Required assets (editing harness)

The editing harness expects these files in images/:

  • images/base_woman.png
  • images/jacket.png
  • images/logo_generation_1.png

Results layout

Each harness writes into its own results/ folder:

  • results/<run_id>/results.json: per-example outputs and grades
  • results/<run_id>/results.csv: tabular results
  • results/<run_id>/summary.json: aggregated metrics
  • results/<run_id>/artifacts/*.png: generated or edited images

Tip: keep results/ out of git (delete after runs or add to .gitignore).

Common CLI flags

Both harnesses accept a shared core set of flags:

  • --results-dir, --run-name
  • --model (image model under test), --judge-model (LLM judge)
  • --num-images (images per case)
  • --cases (comma-separated list of case ids)

Generation harness adds --image-size and --run-ocr (text extraction check).

Suggested workflows

  • Quick smoke test:
    • python generation_harness/run_imagegen_evals.py --cases ui_checkout_mockup
    • python editing_harness/run_imagegen_evals.py --cases vto_jacket_tryon
  • Compare model variants: run once per model name and compare summary.json.
  • Use --run-ocr on the flyer case to validate exact text rendering.
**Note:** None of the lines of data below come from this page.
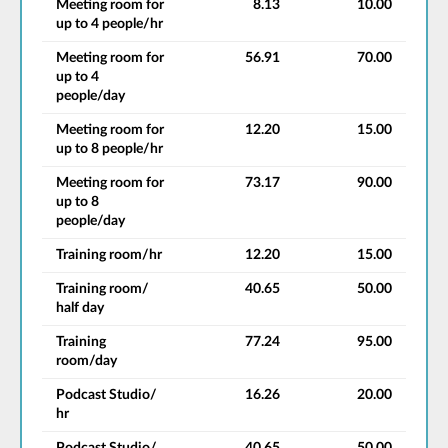
Meeting room for
8.13
10.00
up to 4 people/hr
Meeting room for
56.91
70.00
up to 4
people/day
Meeting room for
12.20
15.00
up to 8 people/hr
Meeting room for
73.17
90.00
up to 8
people/day
Training room/hr
12.20
15.00
Training room/
40.65
50.00
half day
Training
77.24
95.00
room/day
Podcast Studio/
16.26
20.00
hr
Podcast Studio/
40.65
50.00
Adapting for your use case

  • Replace prompts/criteria in the harness scripts.
  • Update JSON schemas to match your rubric (and parse them into Score values).
  • Add new cases by creating new TestCase objects and graders.
  • Swap the output store to change where artifacts are written.

Notes

  • This harness uses the OpenAI Images API and a judge model. Costs scale with the number of images and judge calls.
  • Judge outputs are best treated as signals, not ground truth. Keep a small human review loop for high-stakes decisions.